Diet during cancer treatment: Tips to combat nausea
Nausea is the one of the most well-known, and dreaded, side effects of cancer treatment — and with good reason. Beyond the quality-of-life issues that it causes, severe nausea can prevent patients from receiving enough nutrients and calories at a time when they need every edge they can get.
A few simple actions, however, can help alleviate, or at least ease, food-related nausea, ensuring that patients can keep down the food they so desperately need. Here is what the National Cancer Institute (NCI) recommends to help control nausea.
Managing with food
- Eat foods that are easy on the stomach like white toast, plain yogurt and clear broth.
- Eat five or six small meals each day instead of three large meals.
- Do not skip meals and snacks. Even if you do not feel hungry, try to eat something. Having an empty stomach makes nausea worse.
- Choose foods that appeal to you, and avoid your favorite foods, so you don’t link them to feeling sick.

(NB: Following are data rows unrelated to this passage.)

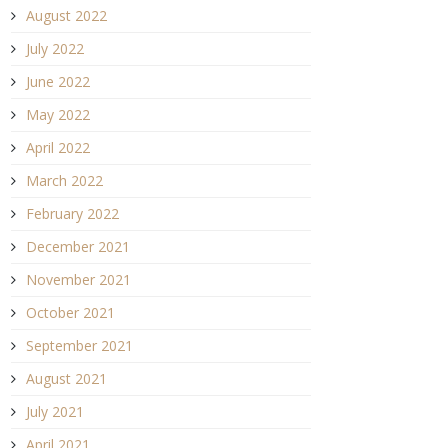
August 2022
July 2022
June 2022
May 2022
April 2022
March 2022
February 2022
December 2021
November 2021
October 2021
September 2021
August 2021
July 2021
April 2021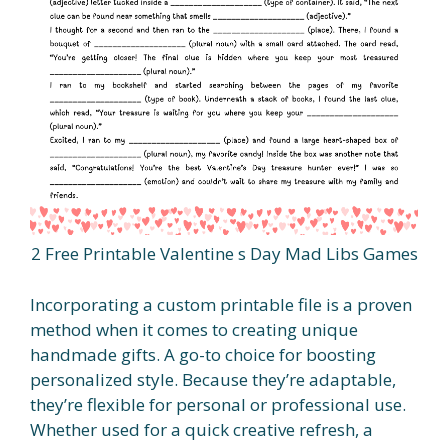
2 Free Printable Valentine s Day Mad Libs Games
Incorporating a custom printable file is a proven
method when it comes to creating unique
handmade gifts. A go-to choice for boosting
personalized style. Because they’re adaptable,
they’re flexible for personal or professional use.
Whether used for a quick creative refresh, a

- Sip only small amounts of liquids during meals. Eating and drinking at the same time can cause fullness or bloat.
- Have liquids throughout the day. Drink slowly and through a straw or water bottle.
- Consume foods at a moderate temperature, not too hot or too cold.

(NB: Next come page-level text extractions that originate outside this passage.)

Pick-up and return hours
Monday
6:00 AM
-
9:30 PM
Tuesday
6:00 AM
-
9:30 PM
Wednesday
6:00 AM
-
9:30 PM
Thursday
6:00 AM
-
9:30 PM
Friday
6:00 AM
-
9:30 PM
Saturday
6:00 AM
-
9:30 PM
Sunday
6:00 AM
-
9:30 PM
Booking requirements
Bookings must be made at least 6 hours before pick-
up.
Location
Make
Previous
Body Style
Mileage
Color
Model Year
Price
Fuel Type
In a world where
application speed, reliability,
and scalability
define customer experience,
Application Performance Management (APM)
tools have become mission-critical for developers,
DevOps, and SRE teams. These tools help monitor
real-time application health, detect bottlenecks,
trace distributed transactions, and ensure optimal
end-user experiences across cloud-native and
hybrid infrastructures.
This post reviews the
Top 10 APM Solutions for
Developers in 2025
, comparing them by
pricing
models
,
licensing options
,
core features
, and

- Eat dry toast or crackers before getting out of bed if you have nausea in the morning.
- Plan when is best for you to eat around your treatments.
- Check out this NCI guide of foods to that are easy on the stomach, along with questions to ask your doctor about nausea during cancer treatment.
- Do relaxation techniques such as deep breathing and meditation.
- Talk with your doctor about medicine to prevent nausea.
- Rest after meals, sitting up.
- Wear loose, comfortable clothing.
- Keep a record of when you feel nauseous and why.
- Avoid foods and drinks with strong smells.
- Keep areas well ventilated with fresh air.
- Do yoga if you feel up to it. Many practitioners believe that yoga helps ease nausea and other side effects that come with chemotherapy.